If you go in with an open mind, you may find out that your employees already have a sense of how things could be done better.
“Usually an individual has ideas about what they want to change, what they would like to do differently and what they want to do better,” Pollack says. “So you can begin to bring that out by asking questions rather than directing immediately. My experience has been that most people really do want to do things more efficiently. … You can at least begin the conversation with those ideas and evaluate what they are thinking. Some of them may be great. Some of them may not be so good. But you can at least have an open dialogue about those ideas without feeling like it’s coming from the top down.”
Pollack recalled a prior experience with a woman who had been his peer for a long period of time. Then Pollack was promoted, and suddenly, he was her boss.

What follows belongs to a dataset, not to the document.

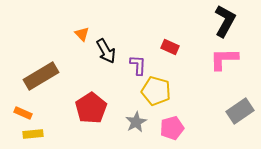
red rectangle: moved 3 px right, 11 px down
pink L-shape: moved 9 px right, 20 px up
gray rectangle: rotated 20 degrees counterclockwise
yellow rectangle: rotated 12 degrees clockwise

It offered him an enduring lesson on how to be an effective manager of people and why you shouldn’t make assumptions about what your people do or don’t know.
“I didn’t make her change just because she was now reporting to me,” Pollack says. “What we did do was really have an open discussion about priorities and about where she was spending her time, where she would like to be spending her time and how I thought she could better spend her time and the resources she needed to better her department.”
Pollack didn’t have a lot of time to get to know people at Molina before he became president. But that just meant he had to work even harder to build the important relationships that encourage people to open up about what they need to do their jobs better.
“People see how you treat people, how you react to people and how you handle adversity,” Pollack says. “To me, the leader has to be the calmest one in the group. People see that and they say, ‘Hey, this is something we have to resolve,’ rather than choosing to hide it for their own benefit.”
In order make it safe for people to bring concerns out in the open, you need to be the one out there asking the questions and showing them that it’s OK.
“You have to get out of your office,” Pollack says. “You have to talk to people. You can’t just talk to the people who you have your direct reporting relationships with. I’m not talking to them to put them on the spot or to grill them. You really just want to understand.”